EXERCISE GOAL | Every entry below should be reproduced exactly; no picture is to be included.

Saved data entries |
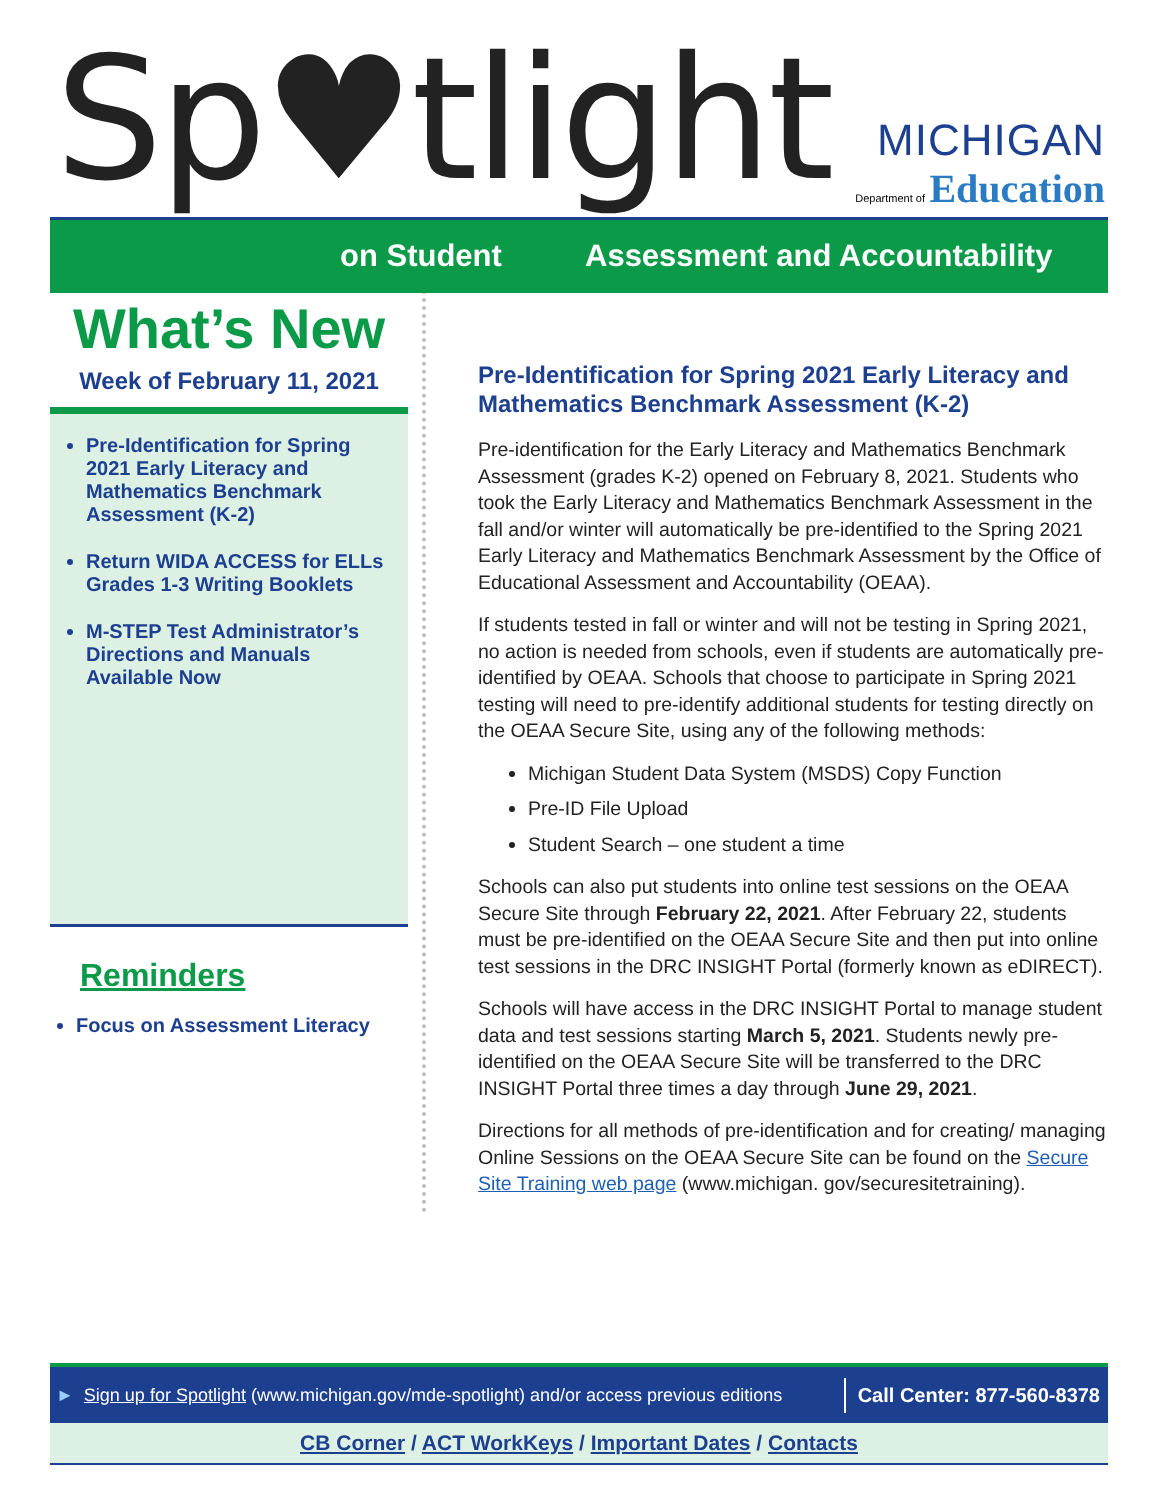Sp♥tlight
MICHIGAN
Department of Education
on Student Assessment and Accountability
What’s New
Week of February 11, 2021
Pre-Identification for Spring 2021 Early Literacy and Mathematics Benchmark Assessment (K-2)
Return WIDA ACCESS for ELLs Grades 1-3 Writing Booklets
M-STEP Test Administrator’s Directions and Manuals Available Now
Reminders
Focus on Assessment Literacy
Pre-Identification for Spring 2021 Early Literacy and Mathematics Benchmark Assessment (K-2)
Pre-identification for the Early Literacy and Mathematics Benchmark Assessment (grades K-2) opened on February 8, 2021. Students who took the Early Literacy and Mathematics Benchmark Assessment in the fall and/or winter will automatically be pre-identified to the Spring 2021 Early Literacy and Mathematics Benchmark Assessment by the Office of Educational Assessment and Accountability (OEAA).
If students tested in fall or winter and will not be testing in Spring 2021, no action is needed from schools, even if students are automatically pre-identified by OEAA. Schools that choose to participate in Spring 2021 testing will need to pre-identify additional students for testing directly on the OEAA Secure Site, using any of the following methods:
Michigan Student Data System (MSDS) Copy Function
Pre-ID File Upload
Student Search – one student a time
Schools can also put students into online test sessions on the OEAA Secure Site through February 22, 2021. After February 22, students must be pre-identified on the OEAA Secure Site and then put into online test sessions in the DRC INSIGHT Portal (formerly known as eDIRECT).
Schools will have access in the DRC INSIGHT Portal to manage student data and test sessions starting March 5, 2021. Students newly pre-identified on the OEAA Secure Site will be transferred to the DRC INSIGHT Portal three times a day through June 29, 2021.
Directions for all methods of pre-identification and for creating/ managing Online Sessions on the OEAA Secure Site can be found on the Secure Site Training web page (www.michigan. gov/securesitetraining).
► Sign up for Spotlight (www.michigan.gov/mde-spotlight) and/or access previous editions Call Center: 877-560-8378
CB Corner / ACT WorkKeys / Important Dates / Contacts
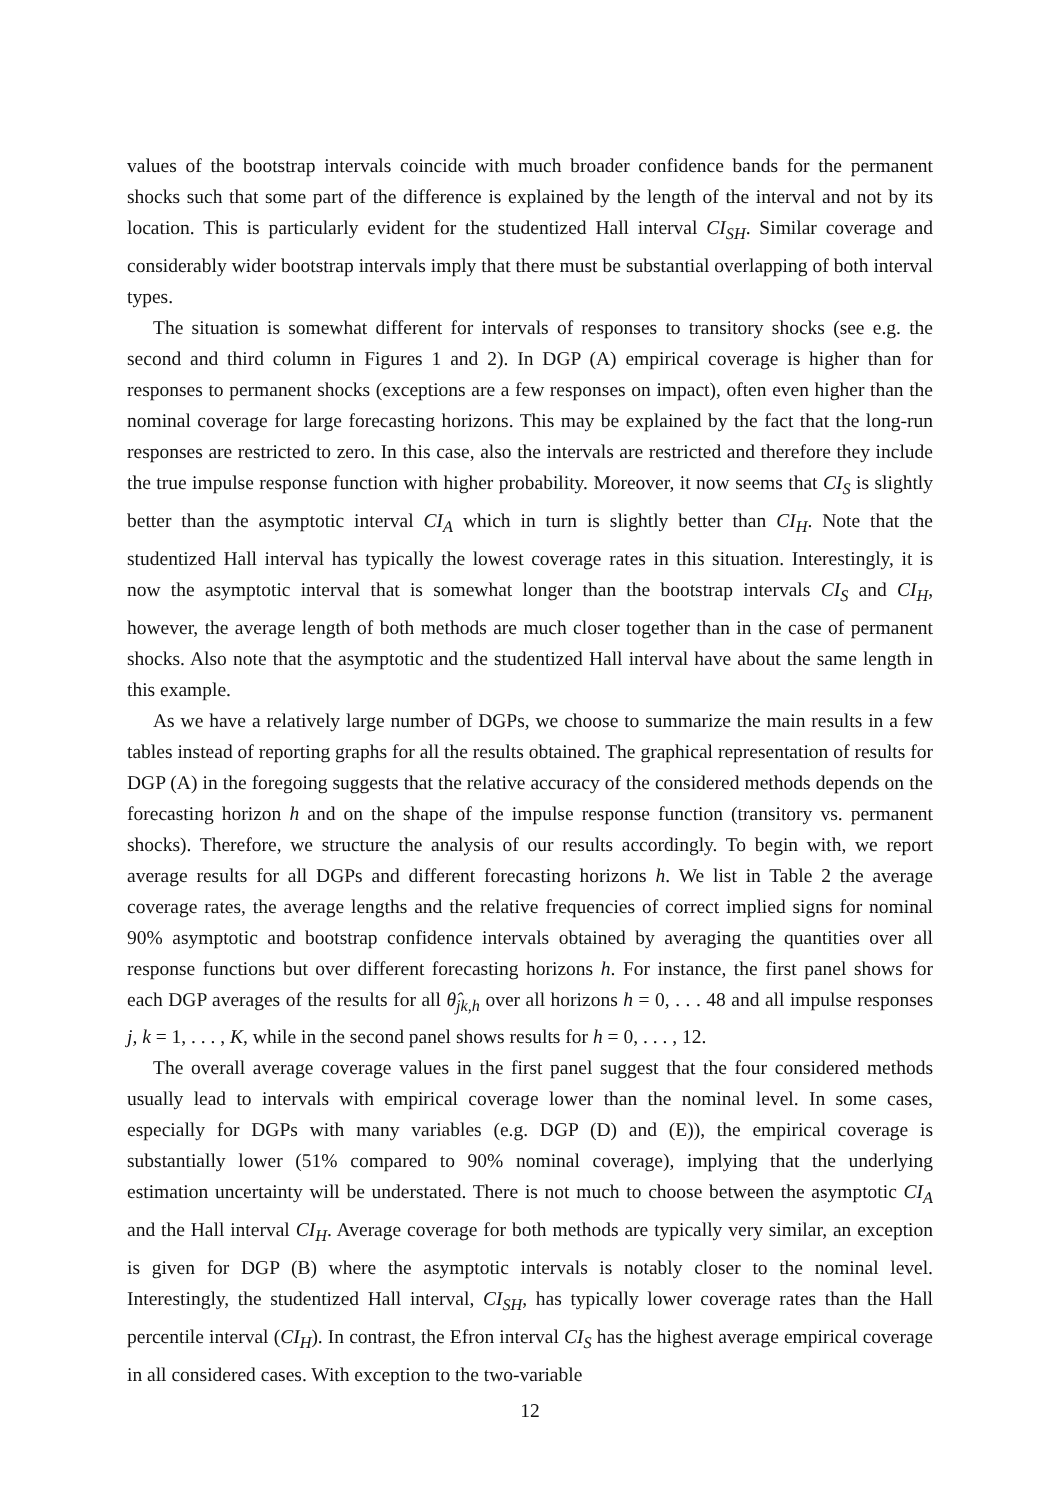values of the bootstrap intervals coincide with much broader confidence bands for the permanent shocks such that some part of the difference is explained by the length of the interval and not by its location. This is particularly evident for the studentized Hall interval CI<sub>SH</sub>. Similar coverage and considerably wider bootstrap intervals imply that there must be substantial overlapping of both interval types.
The situation is somewhat different for intervals of responses to transitory shocks (see e.g. the second and third column in Figures 1 and 2). In DGP (A) empirical coverage is higher than for responses to permanent shocks (exceptions are a few responses on impact), often even higher than the nominal coverage for large forecasting horizons. This may be explained by the fact that the long-run responses are restricted to zero. In this case, also the intervals are restricted and therefore they include the true impulse response function with higher probability. Moreover, it now seems that CI<sub>S</sub> is slightly better than the asymptotic interval CI<sub>A</sub> which in turn is slightly better than CI<sub>H</sub>. Note that the studentized Hall interval has typically the lowest coverage rates in this situation. Interestingly, it is now the asymptotic interval that is somewhat longer than the bootstrap intervals CI<sub>S</sub> and CI<sub>H</sub>, however, the average length of both methods are much closer together than in the case of permanent shocks. Also note that the asymptotic and the studentized Hall interval have about the same length in this example.
As we have a relatively large number of DGPs, we choose to summarize the main results in a few tables instead of reporting graphs for all the results obtained. The graphical representation of results for DGP (A) in the foregoing suggests that the relative accuracy of the considered methods depends on the forecasting horizon h and on the shape of the impulse response function (transitory vs. permanent shocks). Therefore, we structure the analysis of our results accordingly. To begin with, we report average results for all DGPs and different forecasting horizons h. We list in Table 2 the average coverage rates, the average lengths and the relative frequencies of correct implied signs for nominal 90% asymptotic and bootstrap confidence intervals obtained by averaging the quantities over all response functions but over different forecasting horizons h. For instance, the first panel shows for each DGP averages of the results for all θ̂<sub>jk,h</sub> over all horizons h = 0, . . . 48 and all impulse responses j, k = 1, . . . , K, while in the second panel shows results for h = 0, . . . , 12.
The overall average coverage values in the first panel suggest that the four considered methods usually lead to intervals with empirical coverage lower than the nominal level. In some cases, especially for DGPs with many variables (e.g. DGP (D) and (E)), the empirical coverage is substantially lower (51% compared to 90% nominal coverage), implying that the underlying estimation uncertainty will be understated. There is not much to choose between the asymptotic CI<sub>A</sub> and the Hall interval CI<sub>H</sub>. Average coverage for both methods are typically very similar, an exception is given for DGP (B) where the asymptotic intervals is notably closer to the nominal level. Interestingly, the studentized Hall interval, CI<sub>SH</sub>, has typically lower coverage rates than the Hall percentile interval (CI<sub>H</sub>). In contrast, the Efron interval CI<sub>S</sub> has the highest average empirical coverage in all considered cases. With exception to the two-variable
12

EXPECTED ANSWER |
Sp♥tlight
MICHIGAN
Department of Education
on Student Assessment and Accountability
What’s New
Week of February 11, 2021
Pre-Identification for Spring 2021 Early Literacy and Mathematics Benchmark Assessment (K-2)
Return WIDA ACCESS for ELLs Grades 1-3 Writing Booklets
M-STEP Test Administrator’s Directions and Manuals Available Now
Reminders
Focus on Assessment Literacy
Pre-Identification for Spring 2021 Early Literacy and Mathematics Benchmark Assessment (K-2)
Pre-identification for the Early Literacy and Mathematics Benchmark Assessment (grades K-2) opened on February 8, 2021. Students who took the Early Literacy and Mathematics Benchmark Assessment in the fall and/or winter will automatically be pre-identified to the Spring 2021 Early Literacy and Mathematics Benchmark Assessment by the Office of Educational Assessment and Accountability (OEAA).
If students tested in fall or winter and will not be testing in Spring 2021, no action is needed from schools, even if students are automatically pre-identified by OEAA. Schools that choose to participate in Spring 2021 testing will need to pre-identify additional students for testing directly on the OEAA Secure Site, using any of the following methods:
Michigan Student Data System (MSDS) Copy Function
Pre-ID File Upload
Student Search – one student a time
Schools can also put students into online test sessions on the OEAA Secure Site through February 22, 2021. After February 22, students must be pre-identified on the OEAA Secure Site and then put into online test sessions in the DRC INSIGHT Portal (formerly known as eDIRECT).
Schools will have access in the DRC INSIGHT Portal to manage student data and test sessions starting March 5, 2021. Students newly pre-identified on the OEAA Secure Site will be transferred to the DRC INSIGHT Portal three times a day through June 29, 2021.
Directions for all methods of pre-identification and for creating/ managing Online Sessions on the OEAA Secure Site can be found on the Secure Site Training web page (www.michigan. gov/securesitetraining).
► Sign up for Spotlight (www.michigan.gov/mde-spotlight) and/or access previous editions Call Center: 877-560-8378
CB Corner / ACT WorkKeys / Important Dates / Contacts
values of the bootstrap intervals coincide with much broader confidence bands for the permanent shocks such that some part of the difference is explained by the length of the interval and not by its location. This is particularly evident for the studentized Hall interval CI<sub>SH</sub>. Similar coverage and considerably wider bootstrap intervals imply that there must be substantial overlapping of both interval types.
The situation is somewhat different for intervals of responses to transitory shocks (see e.g. the second and third column in Figures 1 and 2). In DGP (A) empirical coverage is higher than for responses to permanent shocks (exceptions are a few responses on impact), often even higher than the nominal coverage for large forecasting horizons. This may be explained by the fact that the long-run responses are restricted to zero. In this case, also the intervals are restricted and therefore they include the true impulse response function with higher probability. Moreover, it now seems that CI<sub>S</sub> is slightly better than the asymptotic interval CI<sub>A</sub> which in turn is slightly better than CI<sub>H</sub>. Note that the studentized Hall interval has typically the lowest coverage rates in this situation. Interestingly, it is now the asymptotic interval that is somewhat longer than the bootstrap intervals CI<sub>S</sub> and CI<sub>H</sub>, however, the average length of both methods are much closer together than in the case of permanent shocks. Also note that the asymptotic and the studentized Hall interval have about the same length in this example.
As we have a relatively large number of DGPs, we choose to summarize the main results in a few tables instead of reporting graphs for all the results obtained. The graphical representation of results for DGP (A) in the foregoing suggests that the relative accuracy of the considered methods depends on the forecasting horizon h and on the shape of the impulse response function (transitory vs. permanent shocks). Therefore, we structure the analysis of our results accordingly. To begin with, we report average results for all DGPs and different forecasting horizons h. We list in Table 2 the average coverage rates, the average lengths and the relative frequencies of correct implied signs for nominal 90% asymptotic and bootstrap confidence intervals obtained by averaging the quantities over all response functions but over different forecasting horizons h. For instance, the first panel shows for each DGP averages of the results for all θ̂<sub>jk,h</sub> over all horizons h = 0, . . . 48 and all impulse responses j, k = 1, . . . , K, while in the second panel shows results for h = 0, . . . , 12.
The overall average coverage values in the first panel suggest that the four considered methods usually lead to intervals with empirical coverage lower than the nominal level. In some cases, especially for DGPs with many variables (e.g. DGP (D) and (E)), the empirical coverage is substantially lower (51% compared to 90% nominal coverage), implying that the underlying estimation uncertainty will be understated. There is not much to choose between the asymptotic CI<sub>A</sub> and the Hall interval CI<sub>H</sub>. Average coverage for both methods are typically very similar, an exception is given for DGP (B) where the asymptotic intervals is notably closer to the nominal level. Interestingly, the studentized Hall interval, CI<sub>SH</sub>, has typically lower coverage rates than the Hall percentile interval (CI<sub>H</sub>). In contrast, the Efron interval CI<sub>S</sub> has the highest average empirical coverage in all considered cases. With exception to the two-variable
12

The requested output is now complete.